Valori medi annui in migliaia (Fonte: Svimez)

ANDAMENTO DELL'OCCUPAZIONE 1977-2014

Sulla “questione Meridionale” i dati Ocse sulla produttività sono illuminanti: con una media Ue pari a 100, la Lombardia registra il maggior indice di valore aggiunto per ora lavorat a (119,6), seguita dalle Province Autonome di Bolzano (114,9) e Trento (113,4). Più in là nella classifica ecco Lazio (111,2), Liguria (110,1), Emilia- Romagna (109,7), Valle d'Aosta (106,8), Veneto (106,1) e Piemonte (105,1). Con un indice di 77,1, invece, la Calabria è ultima tra le regioni italiane e 184ma fra le 262 analizzate in Europa.

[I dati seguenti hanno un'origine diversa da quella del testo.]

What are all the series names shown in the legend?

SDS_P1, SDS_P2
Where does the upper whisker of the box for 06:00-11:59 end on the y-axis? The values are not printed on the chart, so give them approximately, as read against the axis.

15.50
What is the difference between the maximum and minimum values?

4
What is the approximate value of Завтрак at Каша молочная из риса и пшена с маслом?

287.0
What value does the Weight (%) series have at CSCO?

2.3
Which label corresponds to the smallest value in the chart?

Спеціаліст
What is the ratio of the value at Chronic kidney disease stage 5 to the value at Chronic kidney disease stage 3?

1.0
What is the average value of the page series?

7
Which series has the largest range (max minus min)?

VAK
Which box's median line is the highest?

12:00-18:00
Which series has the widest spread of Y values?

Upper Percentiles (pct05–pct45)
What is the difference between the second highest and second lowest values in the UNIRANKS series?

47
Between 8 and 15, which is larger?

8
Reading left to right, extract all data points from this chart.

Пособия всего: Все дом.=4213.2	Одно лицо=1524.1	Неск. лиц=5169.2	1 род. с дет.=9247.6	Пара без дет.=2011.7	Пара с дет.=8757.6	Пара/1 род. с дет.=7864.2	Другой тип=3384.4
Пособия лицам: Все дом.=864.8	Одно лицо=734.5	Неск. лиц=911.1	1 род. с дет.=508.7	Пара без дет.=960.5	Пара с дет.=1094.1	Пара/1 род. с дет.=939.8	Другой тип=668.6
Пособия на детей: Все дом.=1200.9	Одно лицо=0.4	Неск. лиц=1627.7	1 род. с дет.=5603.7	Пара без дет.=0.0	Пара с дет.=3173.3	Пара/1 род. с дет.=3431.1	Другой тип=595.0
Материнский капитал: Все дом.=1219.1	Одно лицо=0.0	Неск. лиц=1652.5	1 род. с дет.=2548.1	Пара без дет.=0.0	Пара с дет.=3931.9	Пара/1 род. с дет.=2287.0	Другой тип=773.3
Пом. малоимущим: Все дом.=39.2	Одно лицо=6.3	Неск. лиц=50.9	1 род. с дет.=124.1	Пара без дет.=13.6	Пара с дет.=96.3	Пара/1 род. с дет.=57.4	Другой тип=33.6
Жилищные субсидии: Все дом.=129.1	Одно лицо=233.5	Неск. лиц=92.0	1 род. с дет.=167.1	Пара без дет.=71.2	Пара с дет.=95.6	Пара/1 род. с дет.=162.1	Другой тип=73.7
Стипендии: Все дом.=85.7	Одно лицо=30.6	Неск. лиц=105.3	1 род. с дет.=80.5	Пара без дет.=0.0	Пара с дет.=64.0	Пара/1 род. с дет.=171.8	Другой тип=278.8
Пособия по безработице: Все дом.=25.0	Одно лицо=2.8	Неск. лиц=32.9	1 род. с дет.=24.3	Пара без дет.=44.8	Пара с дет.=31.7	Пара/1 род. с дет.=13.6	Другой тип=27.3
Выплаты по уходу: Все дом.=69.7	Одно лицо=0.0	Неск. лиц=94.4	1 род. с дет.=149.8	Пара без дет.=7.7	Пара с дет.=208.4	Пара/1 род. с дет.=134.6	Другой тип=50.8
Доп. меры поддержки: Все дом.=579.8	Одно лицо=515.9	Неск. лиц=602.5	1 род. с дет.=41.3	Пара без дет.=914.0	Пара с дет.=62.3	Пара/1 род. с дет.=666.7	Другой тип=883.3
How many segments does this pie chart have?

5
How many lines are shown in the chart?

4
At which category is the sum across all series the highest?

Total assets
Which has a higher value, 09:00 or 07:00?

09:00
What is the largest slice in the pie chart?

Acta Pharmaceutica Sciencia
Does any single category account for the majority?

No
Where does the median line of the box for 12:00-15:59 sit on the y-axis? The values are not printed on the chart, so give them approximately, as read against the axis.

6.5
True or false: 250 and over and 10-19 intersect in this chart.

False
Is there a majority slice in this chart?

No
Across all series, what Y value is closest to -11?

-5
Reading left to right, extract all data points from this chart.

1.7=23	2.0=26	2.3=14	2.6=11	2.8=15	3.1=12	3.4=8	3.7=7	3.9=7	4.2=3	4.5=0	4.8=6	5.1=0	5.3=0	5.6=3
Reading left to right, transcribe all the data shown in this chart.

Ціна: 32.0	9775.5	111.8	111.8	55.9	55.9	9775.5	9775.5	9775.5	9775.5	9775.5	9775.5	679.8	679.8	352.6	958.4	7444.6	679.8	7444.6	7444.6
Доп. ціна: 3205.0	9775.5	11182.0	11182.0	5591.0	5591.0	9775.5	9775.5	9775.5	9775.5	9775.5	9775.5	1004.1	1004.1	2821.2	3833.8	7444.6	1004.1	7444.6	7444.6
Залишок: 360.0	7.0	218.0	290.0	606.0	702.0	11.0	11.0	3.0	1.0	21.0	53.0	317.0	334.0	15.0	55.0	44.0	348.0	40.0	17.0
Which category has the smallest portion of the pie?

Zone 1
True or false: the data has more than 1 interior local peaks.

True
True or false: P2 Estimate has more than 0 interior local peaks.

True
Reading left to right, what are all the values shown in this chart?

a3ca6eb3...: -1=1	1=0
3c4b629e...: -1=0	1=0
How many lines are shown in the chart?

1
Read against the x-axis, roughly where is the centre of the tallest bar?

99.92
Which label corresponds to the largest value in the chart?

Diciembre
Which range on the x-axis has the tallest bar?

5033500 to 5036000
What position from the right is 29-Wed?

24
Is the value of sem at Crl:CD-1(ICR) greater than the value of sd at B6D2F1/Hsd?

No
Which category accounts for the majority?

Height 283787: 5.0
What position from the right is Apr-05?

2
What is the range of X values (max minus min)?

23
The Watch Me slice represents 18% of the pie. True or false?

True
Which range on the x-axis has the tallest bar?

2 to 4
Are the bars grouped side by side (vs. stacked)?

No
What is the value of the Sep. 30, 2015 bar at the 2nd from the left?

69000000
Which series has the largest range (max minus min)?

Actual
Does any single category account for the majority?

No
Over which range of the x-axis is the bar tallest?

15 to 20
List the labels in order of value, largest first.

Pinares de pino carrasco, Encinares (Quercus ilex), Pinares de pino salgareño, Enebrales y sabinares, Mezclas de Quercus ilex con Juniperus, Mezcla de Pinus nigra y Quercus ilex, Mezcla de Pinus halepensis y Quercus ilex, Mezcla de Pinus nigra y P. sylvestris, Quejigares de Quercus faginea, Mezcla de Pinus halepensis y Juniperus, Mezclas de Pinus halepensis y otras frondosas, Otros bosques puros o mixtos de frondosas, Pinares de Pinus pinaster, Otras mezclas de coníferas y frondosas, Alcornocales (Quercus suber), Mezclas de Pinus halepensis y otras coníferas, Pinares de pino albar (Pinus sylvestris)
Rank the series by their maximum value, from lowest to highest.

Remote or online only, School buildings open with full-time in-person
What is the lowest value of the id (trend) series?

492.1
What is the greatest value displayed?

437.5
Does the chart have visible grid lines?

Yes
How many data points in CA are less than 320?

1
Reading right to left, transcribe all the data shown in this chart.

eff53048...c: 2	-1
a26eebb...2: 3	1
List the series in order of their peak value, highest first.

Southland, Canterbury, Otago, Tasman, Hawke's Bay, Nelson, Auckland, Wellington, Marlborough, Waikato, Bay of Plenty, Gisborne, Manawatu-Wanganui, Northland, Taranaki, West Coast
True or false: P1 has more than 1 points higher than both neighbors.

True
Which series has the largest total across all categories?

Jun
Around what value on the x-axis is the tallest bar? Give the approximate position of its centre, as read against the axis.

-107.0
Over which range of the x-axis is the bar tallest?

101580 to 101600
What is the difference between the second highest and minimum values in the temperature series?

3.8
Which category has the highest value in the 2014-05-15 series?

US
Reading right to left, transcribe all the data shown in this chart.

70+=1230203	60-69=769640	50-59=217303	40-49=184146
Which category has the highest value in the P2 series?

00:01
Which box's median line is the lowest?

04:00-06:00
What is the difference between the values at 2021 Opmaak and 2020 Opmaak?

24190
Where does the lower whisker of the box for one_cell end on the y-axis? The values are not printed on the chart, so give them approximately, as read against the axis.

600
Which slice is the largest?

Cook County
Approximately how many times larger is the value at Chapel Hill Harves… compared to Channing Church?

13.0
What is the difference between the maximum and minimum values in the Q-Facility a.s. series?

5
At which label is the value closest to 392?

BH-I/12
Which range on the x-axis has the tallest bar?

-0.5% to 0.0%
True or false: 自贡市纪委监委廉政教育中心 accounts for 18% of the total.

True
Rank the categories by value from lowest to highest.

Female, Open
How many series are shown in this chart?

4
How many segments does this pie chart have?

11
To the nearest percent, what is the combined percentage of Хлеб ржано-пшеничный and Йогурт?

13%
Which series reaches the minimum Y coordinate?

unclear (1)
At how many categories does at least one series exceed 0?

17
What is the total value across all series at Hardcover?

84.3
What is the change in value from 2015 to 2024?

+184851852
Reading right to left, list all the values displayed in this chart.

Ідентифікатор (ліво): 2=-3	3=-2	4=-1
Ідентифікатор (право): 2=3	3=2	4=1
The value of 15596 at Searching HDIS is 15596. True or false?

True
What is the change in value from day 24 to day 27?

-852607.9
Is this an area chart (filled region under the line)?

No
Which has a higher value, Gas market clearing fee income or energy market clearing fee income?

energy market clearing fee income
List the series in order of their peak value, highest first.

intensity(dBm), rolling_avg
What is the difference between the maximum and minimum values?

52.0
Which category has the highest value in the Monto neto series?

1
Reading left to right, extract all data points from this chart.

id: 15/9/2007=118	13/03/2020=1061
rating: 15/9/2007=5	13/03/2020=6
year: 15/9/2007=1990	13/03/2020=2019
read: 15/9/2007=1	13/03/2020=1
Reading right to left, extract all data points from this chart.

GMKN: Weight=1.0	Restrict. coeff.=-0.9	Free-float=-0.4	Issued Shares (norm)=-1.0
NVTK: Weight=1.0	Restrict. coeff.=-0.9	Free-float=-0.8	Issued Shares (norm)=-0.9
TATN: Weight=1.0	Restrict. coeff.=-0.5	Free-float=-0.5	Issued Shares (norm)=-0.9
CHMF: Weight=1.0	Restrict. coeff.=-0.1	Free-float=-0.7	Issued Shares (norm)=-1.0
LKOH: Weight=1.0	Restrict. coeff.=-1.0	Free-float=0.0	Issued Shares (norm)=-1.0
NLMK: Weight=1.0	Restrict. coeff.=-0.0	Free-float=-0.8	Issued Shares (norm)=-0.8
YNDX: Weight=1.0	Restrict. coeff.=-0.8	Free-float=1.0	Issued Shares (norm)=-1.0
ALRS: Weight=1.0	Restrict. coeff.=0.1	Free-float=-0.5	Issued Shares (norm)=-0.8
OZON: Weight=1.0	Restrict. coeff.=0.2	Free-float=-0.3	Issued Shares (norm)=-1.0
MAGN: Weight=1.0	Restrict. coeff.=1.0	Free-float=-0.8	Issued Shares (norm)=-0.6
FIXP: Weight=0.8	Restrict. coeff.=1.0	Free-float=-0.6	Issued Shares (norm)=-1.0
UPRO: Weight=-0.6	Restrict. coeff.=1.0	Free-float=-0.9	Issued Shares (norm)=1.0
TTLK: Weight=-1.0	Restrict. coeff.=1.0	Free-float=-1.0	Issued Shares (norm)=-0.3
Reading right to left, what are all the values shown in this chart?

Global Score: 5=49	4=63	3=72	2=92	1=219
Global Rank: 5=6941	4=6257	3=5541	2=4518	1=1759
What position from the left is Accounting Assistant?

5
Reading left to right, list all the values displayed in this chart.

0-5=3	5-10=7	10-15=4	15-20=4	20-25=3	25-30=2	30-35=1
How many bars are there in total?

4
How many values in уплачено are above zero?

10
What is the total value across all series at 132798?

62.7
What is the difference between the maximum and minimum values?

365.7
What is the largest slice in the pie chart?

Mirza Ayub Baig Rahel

Quanto al divario occupazionale, tra Nord e Sud la “forbice” è ormai di oltre 20 punti percentuali, attesta l'Istat, come quello che esiste tra la Grecia e Germania, o la Turchia e Norvegia.

Sempre secondo i dati Ocse in Italia tra il 2010 e il 2016 i tre settori con la maggiore creazione di occupazione sono stati ristorazione e servizi di alloggio (214mila posti di lavoro netti), attività domestiche (cioè le famiglie come datori di lavoro con 135mila posti) e le attività di assistenza e lavoro sociale (88mila): tutti comparti con una produttività inferiore alla media.

4. BASSI LIVELLI DI SPESA IN R&S, RITARDI SUL FRONTE TECNOLOGICO
Come rileva l’Istat, la spesa in ricerca e sviluppo in Italia, anche se aumentata durante la crisi, continua a essere inferiore a quella delle maggiori economie europee (circa l’1,3% del Pil contro una media al 2% per l’Ue), Circa il 60% di tale spesa è inoltre concentrata in appena quattro regioni: Lombardia, Lazio, Piemonte ed Emilia-Romagna.

Quanto alla tecnologia, nel famoso “Desi”, il Digital Economy and Society Index redatto ogni anno dalla Commissione europa, ci troviamo bloccati in quartultima posizione (25° su 28) prima di Bulgaria, Grecia e Romania, addirittura penultimi se consideriamo l’utilizzo di internet e ultimi per lettura di notizie online.

ITALIA QUART’ULTIMA IN EUROPA PER DIGITALIZZAZIONE

Indice di digitalizzazione dell’economia e della società (DESI) - Ranking 2018 (Fonte: Commissione Ue)

ITALIA QUART’ULTIMA IN EUROPA PER DIGITALIZZAZIONE

Se si considera la produttività multifattoriale, che considera l’efficienza totale con cui lavoro e capitale sono utilizzati nel processo produttivo e che indica tra gli altri aspetti anche l’evoluzione tecnologica, secondo i dati Ocse la situazione italiana è ancora peggiore: -0,20% medio annuo dal 1995 al 2016, con un -0,49% tra il 2001 e il 2007 e -0,01% tra il 2010 e il 2016. Anche in questo caso siamo i peggiori, con la Corea al primo posto (+2,5% medio annuo), seguita dall’Irlanda (+1,81%) tra il 1995 e il 2016.